Jennifer Peralta | En su segunda edición celebrada entre el 16 y 19 de noviembre, el Festival de Cine Venezolano de Santiago de Chile presentó El Amparo, una película dirigida por Rober Calzadilla y escrita por Karin Valecillos, que narra la atrocidad ocurrida en Venezuela en octubre de 1988 en el estado Apure (limite con Colombia): 16 víctimas de las cuales 14 murieron a manos de funcionarios de cuerpos de seguridad del Estado. Se sigue esperando justicia.

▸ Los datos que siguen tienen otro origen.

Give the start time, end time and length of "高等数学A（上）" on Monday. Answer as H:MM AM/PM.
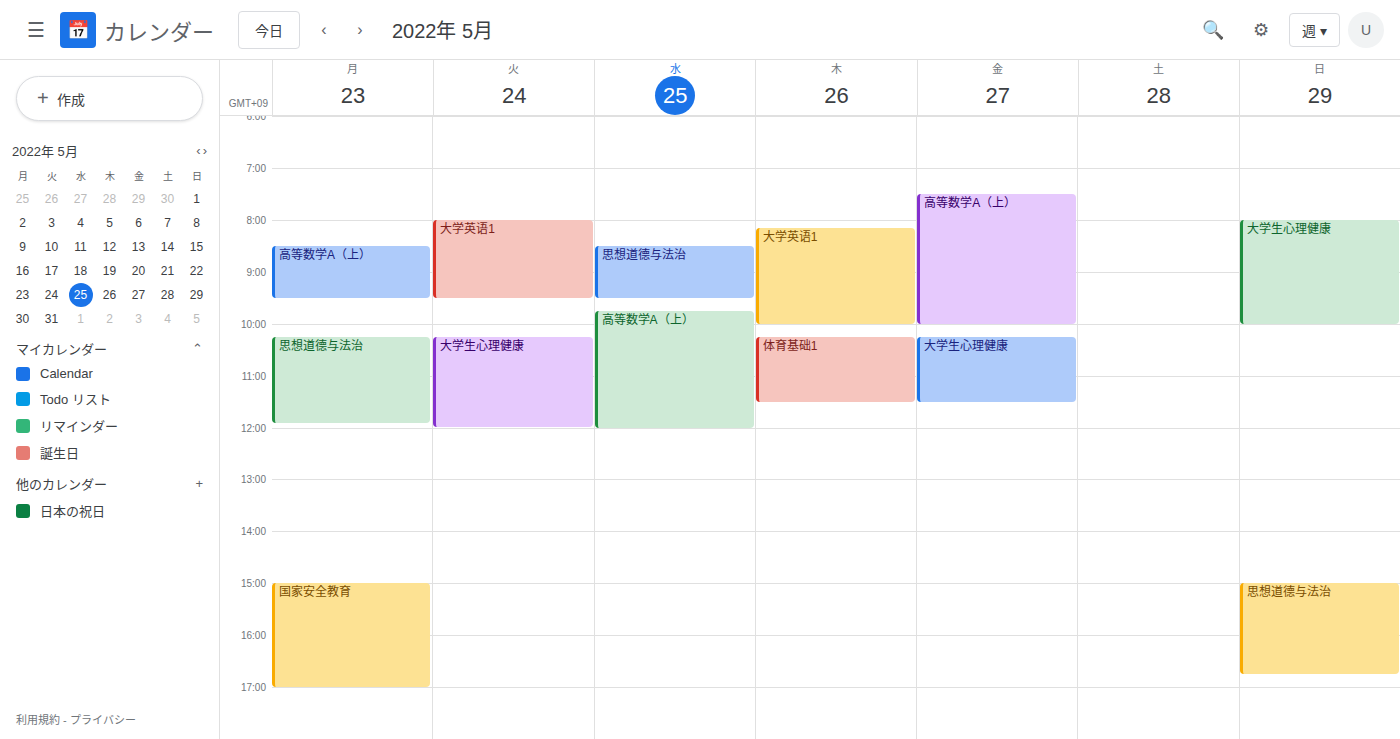
8:30 AM to 9:30 AM, 1 hour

Esta cinta, que bien merecido tiene el reconocimiento internacional que ha logrado, nos hace reflexionar sobre varios elementos referidos a la lucha por la dignidad humana pero quiero hacer énfasis en el difícil acceso a la justicia de las poblaciones vulnerables hasta el punto, muchas veces, de convertirse en cómplices de sus propios victimarios por miedo, por desesperación. “Comprendí la vida durísima del que tiene que trabajar ocho o diez horas diarias usando sus brazos, su fuerza física, y después no le queda tiempo ni curiosidad para leer ni educarse”, una frase que el escritor peruano Julio Ramón Ribeyro le dijo al poeta César Calvo, y que a mí, salvando las distancias del contexto y la motivación, me hizo sentido al leerla porque tal vez para  quienes tuvimos acceso a un conjunto de posibilidades estamos en la posición privilegiada de poder pararnos con dignidad y alzar la voz ante las injusticias, pero no es así para todos. Claramente lo vemos expresado en los diálogos entre los actores Vicente Quintero (como José Augusto Arias) y Giovanny García (como Wolmer Pinilla) quienes en medio del miedo y la confusión estuvieron a punto de claudicar.

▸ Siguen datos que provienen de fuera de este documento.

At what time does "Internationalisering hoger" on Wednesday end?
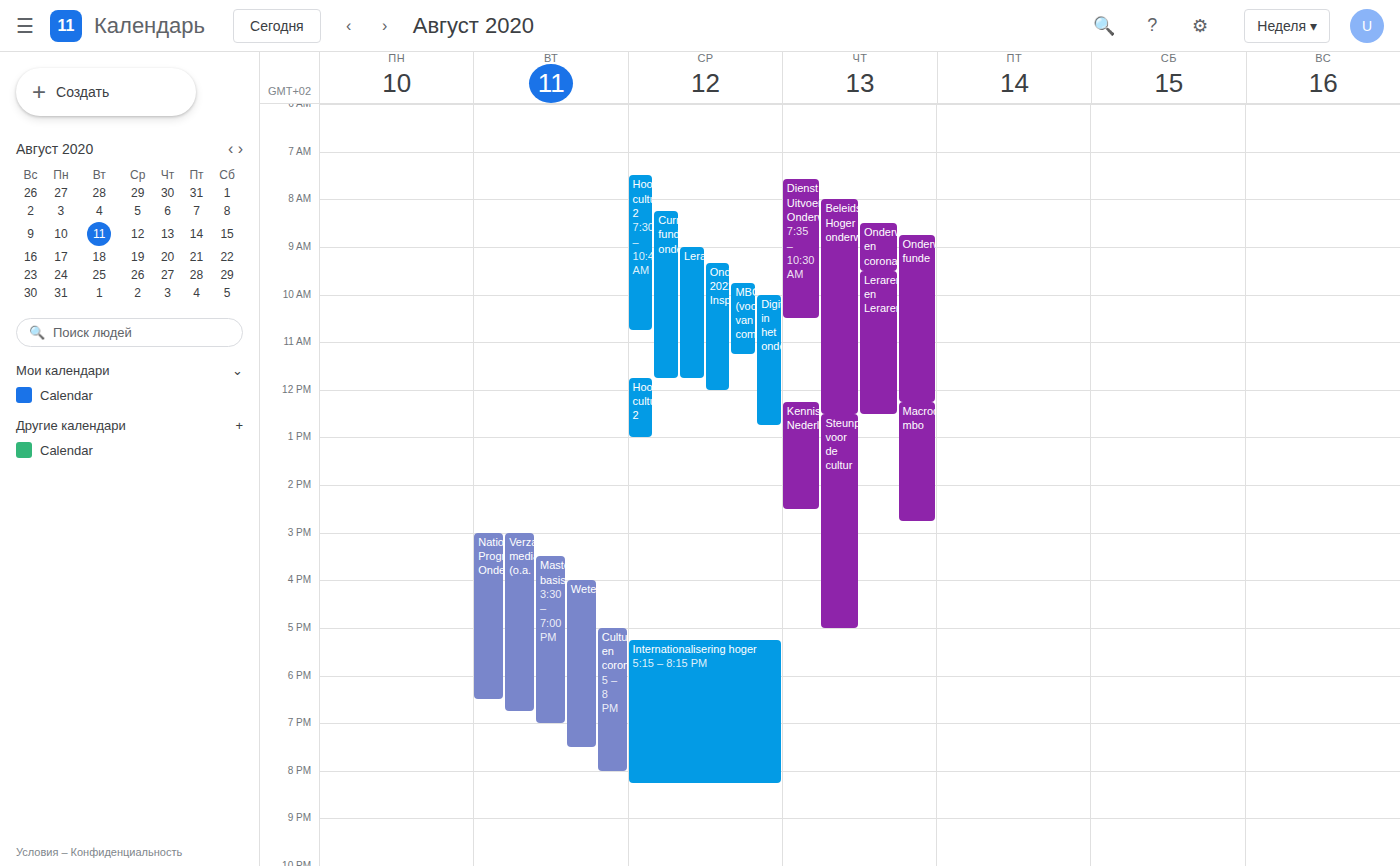
8:15 PM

Más allá de señalamientos altisonantes en términos morales, esos diálogos que nos muestran, repito, el miedo, la desesperación, pero también la inocencia y la vulnerabilidad frente al poder, hasta el punto de pensar en darle la razón al verdugo, debe convocarnos a todos pero especialmente a quienes tenemos las herramientas, las condiciones para levantar nuestras voces, porque muchas veces en nuestras posibilidades se encuentra también la posibilidad del otro. Está bien levantar la voz, pero estaría mejor si pudiéramos ayudar al otro a levantar la suya. De eso se trata esto: de empoderar.

En este sentido, se debe trascender la asistencia compasiva, necesaria en una primera instancia pero que mantenida en el tiempo puede traer el riesgo de la revictimización y en consecuencia de la paralización en la lucha. Cuando se logra el empoderamiento cambia el panorama: se fortalece la lucha que puede durar años, pero que no es estéril; se suman esfuerzos, se camina en conjunto, se reaviva la esperanza, se desenloda la dignidad que muchas veces la vulnerabilidad nos cubre. Se es constante. Se resiste.

Del filme, eché de menos alguna mención sobre que la Masacre de El Amparo fue el primer caso venezolano llevado ante la Comisión Interamericana de Derechos Humanos (CIDH), y la primera sentencia de la Corte Interamericana a favor de víctimas en Venezuela, todo ello gracias al esfuerzo de Provea, la Red de Apoyo por la Justicia y la Paz, Human Right Watch y el Centro por la Justicia y el Derecho Internacional (CEJIL), en conjunto con José Augusto Arias y Wolmer Pinilla, los sobrevivientes cuyas voces también son las de los catorce asesinados.

Pero, en conclusión, El Amparo, la película, es sin duda resultado de la constancia de todos los que de una u otra forma han sumado voluntades para que las víctimas no sean olvidadas, para que se siga clamando justicia.